Word for word, set down every line of the entries below from the line with "c) Sur le montant" to the line with "g) Sur les modalités", including both, and no other line.

━━━━━━

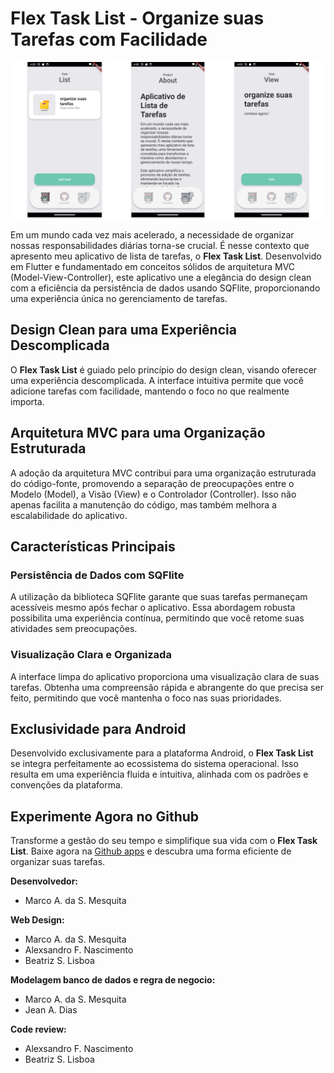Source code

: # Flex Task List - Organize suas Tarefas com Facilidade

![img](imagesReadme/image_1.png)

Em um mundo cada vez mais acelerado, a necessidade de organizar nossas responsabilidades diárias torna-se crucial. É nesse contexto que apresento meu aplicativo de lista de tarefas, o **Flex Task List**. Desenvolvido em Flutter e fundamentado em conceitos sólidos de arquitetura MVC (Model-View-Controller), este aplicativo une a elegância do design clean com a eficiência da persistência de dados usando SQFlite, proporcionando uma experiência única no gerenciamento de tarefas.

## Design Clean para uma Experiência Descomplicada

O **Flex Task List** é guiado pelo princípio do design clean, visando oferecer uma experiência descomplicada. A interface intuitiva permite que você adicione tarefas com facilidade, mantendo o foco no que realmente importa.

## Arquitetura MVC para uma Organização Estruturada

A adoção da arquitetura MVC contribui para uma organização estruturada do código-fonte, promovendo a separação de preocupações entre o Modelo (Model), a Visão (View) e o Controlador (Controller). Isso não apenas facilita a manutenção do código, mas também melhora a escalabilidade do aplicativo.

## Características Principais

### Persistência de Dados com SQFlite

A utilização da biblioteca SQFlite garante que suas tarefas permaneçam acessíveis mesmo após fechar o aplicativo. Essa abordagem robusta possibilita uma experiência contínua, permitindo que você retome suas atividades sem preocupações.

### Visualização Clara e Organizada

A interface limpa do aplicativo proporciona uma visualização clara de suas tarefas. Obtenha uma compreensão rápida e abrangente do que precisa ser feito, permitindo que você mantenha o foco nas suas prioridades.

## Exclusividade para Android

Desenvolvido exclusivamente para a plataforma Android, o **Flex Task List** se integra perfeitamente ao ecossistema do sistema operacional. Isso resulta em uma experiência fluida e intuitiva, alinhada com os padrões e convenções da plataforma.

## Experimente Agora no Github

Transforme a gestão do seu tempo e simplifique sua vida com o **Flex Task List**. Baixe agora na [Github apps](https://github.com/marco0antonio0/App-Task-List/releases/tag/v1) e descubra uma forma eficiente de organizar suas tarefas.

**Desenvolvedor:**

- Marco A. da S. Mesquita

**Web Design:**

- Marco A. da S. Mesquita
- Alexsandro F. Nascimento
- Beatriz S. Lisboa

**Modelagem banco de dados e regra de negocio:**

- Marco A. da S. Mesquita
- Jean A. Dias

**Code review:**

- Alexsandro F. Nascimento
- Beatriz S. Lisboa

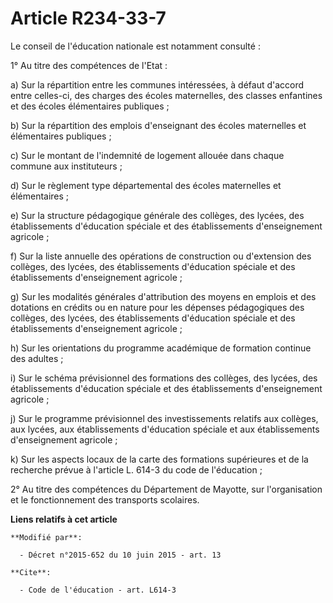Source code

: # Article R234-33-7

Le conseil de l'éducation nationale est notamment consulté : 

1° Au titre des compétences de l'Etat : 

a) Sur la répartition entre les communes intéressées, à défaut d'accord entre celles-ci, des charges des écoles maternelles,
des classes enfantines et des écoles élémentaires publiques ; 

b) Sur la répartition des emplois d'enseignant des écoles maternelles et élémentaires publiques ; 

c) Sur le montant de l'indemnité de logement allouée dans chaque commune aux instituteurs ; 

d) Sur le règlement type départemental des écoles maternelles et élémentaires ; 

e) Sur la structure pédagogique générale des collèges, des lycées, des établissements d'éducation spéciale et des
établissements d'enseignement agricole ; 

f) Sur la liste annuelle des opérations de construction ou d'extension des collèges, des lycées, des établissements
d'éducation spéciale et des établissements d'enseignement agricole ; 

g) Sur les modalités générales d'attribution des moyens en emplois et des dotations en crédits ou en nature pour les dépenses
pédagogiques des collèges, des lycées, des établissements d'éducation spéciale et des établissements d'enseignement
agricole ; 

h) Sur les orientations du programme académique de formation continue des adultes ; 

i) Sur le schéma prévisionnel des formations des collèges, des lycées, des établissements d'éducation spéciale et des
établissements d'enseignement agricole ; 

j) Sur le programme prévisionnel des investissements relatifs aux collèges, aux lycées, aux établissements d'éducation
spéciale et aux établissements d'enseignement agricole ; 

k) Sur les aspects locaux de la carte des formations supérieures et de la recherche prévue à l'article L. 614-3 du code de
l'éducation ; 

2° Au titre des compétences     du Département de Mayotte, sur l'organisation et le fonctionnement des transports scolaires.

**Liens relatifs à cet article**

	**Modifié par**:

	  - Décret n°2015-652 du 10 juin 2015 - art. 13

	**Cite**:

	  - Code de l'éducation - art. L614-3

━━━━━━

Result below:
c) Sur le montant de l'indemnité de logement allouée dans chaque commune aux instituteurs ; 

d) Sur le règlement type départemental des écoles maternelles et élémentaires ; 

e) Sur la structure pédagogique générale des collèges, des lycées, des établissements d'éducation spéciale et des
établissements d'enseignement agricole ; 

f) Sur la liste annuelle des opérations de construction ou d'extension des collèges, des lycées, des établissements
d'éducation spéciale et des établissements d'enseignement agricole ; 

g) Sur les modalités générales d'attribution des moyens en emplois et des dotations en crédits ou en nature pour les dépenses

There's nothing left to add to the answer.